If I had to choose one herb I couldn’t live without, mint would come pretty well top of the list. It’s got so much going for it. There’s something comforting about all those home-cooked dishes like peas and mint, baby potatoes and mint and lamb and mint sauce, but besides that, mint brings such a fresh sweet breath to any dish it is added to. I adore mint and chilli together with either lemon or lime, with or without garlic. Mint in a salad lifts the flavour of the other ingredients. Added to thick Greek yoghurt pungent with garlic, it makes the most glorious sauce to drizzle over kebabs, chickpea patés, dolmades or the like. A bowl of yoghurt, grated cucumber and mint will take the heat off the hottest curry.
Mint can cut the strong lingering fishy flavour of some oily fish. It can help cut through the fat of lamb. Scattered over a salad of podded broad beans, white cheese and rough salami, drizzled with grassy olive oil and splashes of lemon, it is arresting. Added to sliced vine-ripened tomatoes drizzled with lemon oil and sea salt, you’ll wonder why you’ve been hooked on the basil-tomato combination for so long. In short, mint has a life other than in breath fresheners and toothpastes, and beyond mum’s home cooking.
Mint prefers cooler conditions for growing, and will usually develop rusty leaves or die off in hot weather. Just cut it back and it will come away again in autumn. It’s at its most luscious in spring with new growth and a fresher scent.
Keep picked mint in an unsealed plastic bag lined with damp paper towels and refrigerate.

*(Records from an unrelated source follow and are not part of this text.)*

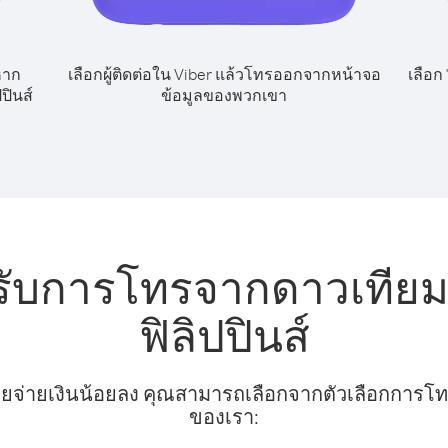
หาก
เลือกผู้ติดต่อใน Viber แล้วโทรออกจากหน้าจอ
เลือก
ปินส์
ข้อมูลของพวกเขา
รับการโทรจากดาวเทียม
ฟิลิปปินส์
ยจ่ายเงินน้อยลง คุณสามารถเลือกจากตัวเลือกการโทรท
ของเรา:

A nose-tinglingly fresh mint sauce with a vinegary bite was a standard accompaniment to a roast of lamb or hogget when I grew up. The sharp tangy vinegar cut through the fattiness of the meat (and lamb and hogget were much fattier then!), though its sharpness was tempered with sugar to produce a sweet-sour effect, and the welcome freshness of mint worked a treat. When mint is in abundance, grab a fresh bunch and get pounding! Serve with a roasted leg of lamb.
1 large handful of mint leaves
2 Tbsp caster sugar
¼ cup hot water
¼ cup white wine vinegar
1 Use gorgeously fresh unblemished mint. Rinse, shake off as much water as possible, then remove leaves from stems, pat dry with paper towels and measure. You need 1 tightly packed cup of leaves.
2 For the best flavour, pound mint with half the sugar in a mortar with a pestle until it turns to a purée. Alternatively, chop the mint with half the sugar using a large sharp knife. (Pounding or chopping the mint with sugar helps prevent it discolouring, although, it will still lose some of its brightness.)
3 Pour on hot water and the second tablespoon of sugar. Stir to dissolve. Add vinegar. Cool and serve.
Mint sauce will keep covered and refrigerated for several days. Ring the changes and add the finely grated zest of 1 orange, or sweeten with a little dissolved redcurrant jelly.